BRAGA, João Paulo – «”Beatriz de Vilalva” (Camilo Castelo Branco): da realidade à ficção; da ficção à narração». Revista Portuguesa de Humanidades – Estudos Literários (Universidade Católica Portuguesa – Faculdade de Filosofia de Braga), 11 – 2, 2007, pp. 127-144.
Sobre o volume Noites de Insónia, constituído por uma série de textos publicados por Camilo, mensalmente, de Janeiro a Dezembro de 1874, afirma Sérgio de Castro: «Há de tudo nestes livrinhos preciosos, onde se reflecte, tanto ou mais que nos romances, a sua individualidade; onde se antemostram os expedientes e recursos da sua faina de escritor profissional; por onde se apreendem os instrumentos da sua laboração» (Camillo Castello Branco – Typos e episodios da sua galeria. Lisboa: Parceria António Maria Pereira, 1914. Vol. II, p. 238).
O conto “Beatriz de Vilalva”, inserto no nº 10 (Outubro), comprova a afirmação do citado crítico, apresentando-se como um dos textos que melhor exemplificam sobretudo os processos de efabulação (a inventio, segundo a velha retórica) do mestre de Ceide, particularmente no que diz respeito à questão – fundamental na narrativa camiliana – das relações entre realidade e ficção.
No conto, é narrado o caso de Beatriz, “a encantadora bastarda do capitão-mor da Lixa”, que, desobedecendo à autoridade paterna, recusa o casamento acertado com o morgado de Pildre e, na véspera, desaparece. Passados muitos anos, aparece na residência paroquial de “S. P. de E.”, no velório do pároco, João de Queirós, o amor da sua vida, com quem fugira para viver amancebada, numa reclusão de trinta e sete anos.
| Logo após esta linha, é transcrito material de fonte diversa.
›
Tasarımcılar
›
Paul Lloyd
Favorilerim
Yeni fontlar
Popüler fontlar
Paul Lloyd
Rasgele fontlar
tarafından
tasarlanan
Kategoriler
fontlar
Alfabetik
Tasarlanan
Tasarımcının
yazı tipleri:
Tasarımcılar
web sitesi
Jorge de Faria, num artigo do Diário da Manhã (1 de Junho de 1934), expôs os fundamentos reais em que Camilo assentou o enredo, correspondente a um caso efectivamente sucedido em Esmeriz (S. Pedro de Esmeriz), Vila Nova de Famalicão. Mas, como é típico de Camilo, a despeito dos famosos protestos de verdade e de fidelidade de quem dizia não ter imaginação, apenas memória, a matéria factual foi sujeita a um processo de transformação ficcional. É essa a perspectiva escolhida por João Paulo Braga para a análise deste conto, que nos propõe num artigo do último número (11, fasc. 2) da Revista Portuguesa de Humanidades, da Faculdade de Filosofia de Braga (Universidade Católica Portuguesa), uma escola com boa tradição nos estudos camilianos. O autor do artigo demonstra como o romancista trabalhou a narração, de modo a captar a atenção do leitor, e como trabalhou a ficção, operando, com a imaginação e a sensibilidade romântica, transformações na matéria real, de modo a torná-la mais “narrativa”, mais poética, mais dramática, e imprimindo-lhe as ressonâncias autobiográficas habitualmente presentes na sua ficção.